#### TEXTE DU DOCUMENT
--

Ce phénomène semble toutefois ne concerner que les produits et les biens « virtuels ».
J. R : Les autres secteurs industriels pensent en effet qu’il y a une limite infranchissable à cette révolution qui leur évitera d’être touchés : celle de la matérialité. Mais ce qu’ils ne réalisent pas, c’est qu’avec l’Internet des objets, l’Internet des énergies et les sites de partage de services et de biens tels qu’Airbnb ou BlaBlaCar, ce phénomène est en train de se répandre de manière massive. Toutes les industries seront finalement affectées. Prenons l’Internet des objets : avec des imprimantes 3D, il est maintenant possible d’accéder à des logiciels libres de droits et d’imprimer des objets en recyclant des matériaux comme du plastique, du papier ou du métal. Une première voiture imprimée en 3D vient d’être produite. Le président Obama veut que chaque école ait une imprimante 3D dans les années à venir. Le phénomène va faire boule de neige. Cela veut dire que des millions de jeunes vont produire un nombre incalculable d’objets utiles et devenir des « pro-sommateurs » – des consommateurs devenus des producteurs contributifs. Cela aura un impact économique considérable.
Qu’est-ce que l’Internet des énergies ?
J. R : Nos nouvelles technologies permettent un nouveau régime énergétique : l’énergie distribuée. Les énergies distribuées sont plus connues sous le terme d’énergies renouvelables : le solaire, l’éolien, la géothermie, etc. Nous les appelons « distribuées » car contrairement aux énergies fossiles que nous utilisons actuellement et qui ne sont accessibles que dans certains endroits du globe, elles sont disponibles sur chaque centimètre carré de la planète. Tout le monde peut les produire et les distribuer à un coût marginal proche de zéro, une fois que l’équipement est rentabilisé. Le soleil, le vent, la terre, la mer, la biomasse, n’envoient pas de factures. Plus besoin de stratégies militaires colossales pour les sécuriser ni d’énormes investissements en capitaux pour les produire et de les amener jusque chez vous. Ainsi, les bâtiments vont devenir des sources d’énergie. Bouygues a construit à Paris un bâtiment qui produit tellement d’énergie par lui-même qu’il en renvoie dans le réseau de distribution.
Nous avons aussi de nouveaux moyens de stockage de ces énergies. Pendant des années, les gouvernements ont dit qu’il n’est pas sérieux de gérer une économie mondiale avec des énergies renouvelables. Mais aujourd’hui, nous pouvons utiliser notre infrastructure pour créer un Internet de l’énergie – c’est à dire échanger de l’énergie à travers les continents. Cela va produire un changement de régime énergétique colossal. 35 % de l’électricité allemande proviendra bientôt de sources renouvelables. En l’espace de 5 ans, nous avons vu toutes sortes de petites structures collaboratives, qui partagent leur énergie et fonctionnent démocratiquement, mettre à mal les 4 ou 5 grosses entreprises énergétiques allemandes. Qui aurait imaginé cela ? Les choses vont vite, très vite.

--

#### DONNÉES RECUEILLIES
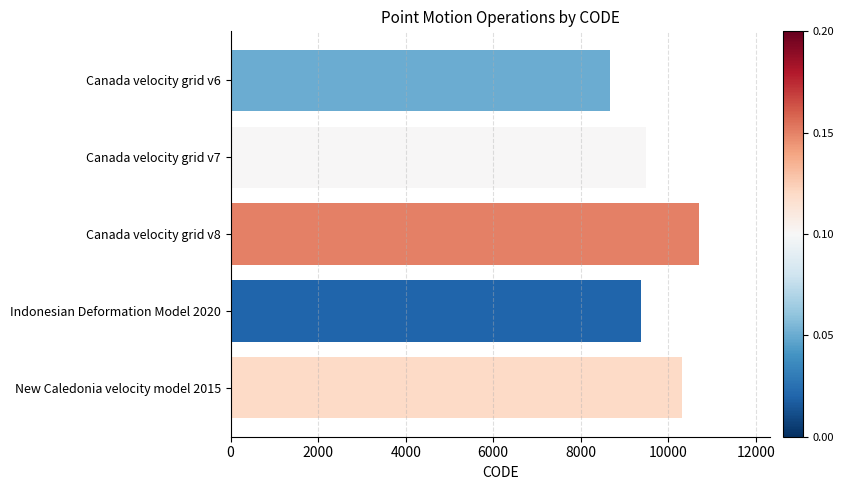

Where is the data nearest to the value 9691?

Canada velocity grid v7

--

#### QUESTIONS
(a) Dans le texte sur l’Internet des objets et des énergies, traduisez en anglais la phrase « Le soleil, le vent, la terre, la mer, la biomasse, n’envoient pas de factures. »
(b) D’après le texte sur l’Internet des objets et des énergies, les affirmations suivantes sont-elles exactes ? Répondez par oui ou par non et citez à chaque fois les mots du texte qui tranchent.
(i) Une voiture imprimée en 3D a déjà été produite.
(ii) Les énergies distribuées ne sont accessibles que dans certains endroits du globe.
(iii) Le bâtiment construit par Bouygues à Paris renvoie de l’énergie dans le réseau de distribution.
(c) Poursuivez le texte sur l’Internet des objets et des énergies à partir de sa dernière phrase.
Le matériel ci-dessus est indépendant du texte.

#### RÉPONSES AUX EXERCICES
(a) The sun, the wind, the earth, the sea, and biomass do not send bills.

(b)
(i) Oui : « Une première voiture imprimée en 3D vient d’être produite. »
(ii) Non : « elles sont disponibles sur chaque centimètre carré de la planète ».
(iii) Oui : « un bâtiment qui produit tellement d’énergie par lui-même qu’il en renvoie dans le réseau de distribution ».

(c)
Nous serions donc en présence de nouveaux moyens d’extension de notre empathie ?
J. R : Quand les premiers astronautes d’Apollo ont envoyé les quelques photos amateurs de la planète Terre, celles-ci ont fait la couverture de tous les grands journaux. Pour la première fois, l’espèce humaine voyait son monde de l’extérieur. En 2010, en 30 minutes, l’information du tremblement de terre à Haïti était sur Twitter. En l’espace d’une heure, les images étaient sur YouTube. En moins de 2 heures des millions de personnes dans le monde entier étaient mobilisées dans un élan empathique considérable. Sur différents continents les nations se rassemblent pour former des unions. En France, vous êtes au cœur de l’Union européenne. Mais cela se passe aussi en Asie, en Afrique, en Amérique du Sud.
Tous ces phénomènes sont le signe de l’émergence d’une capacité d’empathie biosphérique. Les êtres humains commencent à vraiment comprendre, de manière très concrète, que nous sommes tous sur la même planète, que nous faisons partie d’une même biosphère et qu’il est intelligent de partager et de collaborer. Surtout, nous avons une nouvelle génération qui pense et fonctionne de manière systémique. Ces jeunes de 13 ou 14 ans veulent savoir d’où vient le morceau de viande dans leur assiette. Ils commencent à comprendre qu’il vient peut-être d’un endroit sur terre où la forêt tropicale a été rasée pour le produire. Ils remettent en question les habitudes de leurs parents en leur demandant pourquoi la télévision est tout le temps allumée même quand personne ne la regarde, pourquoi ils utilisent tant d’eau, pourquoi ils ont deux voitures. Autre changement énorme : ces jeunes gens ne se soucient plus d’être propriétaires. Ce qu’ils veulent maintenant, c’est avoir accès à des services et des biens. C’est la notion d’accès qui devient centrale, plus celle de propriété. Les gens de ma génération étaient loin de penser ainsi.
Est-ce la fin du capitalisme ?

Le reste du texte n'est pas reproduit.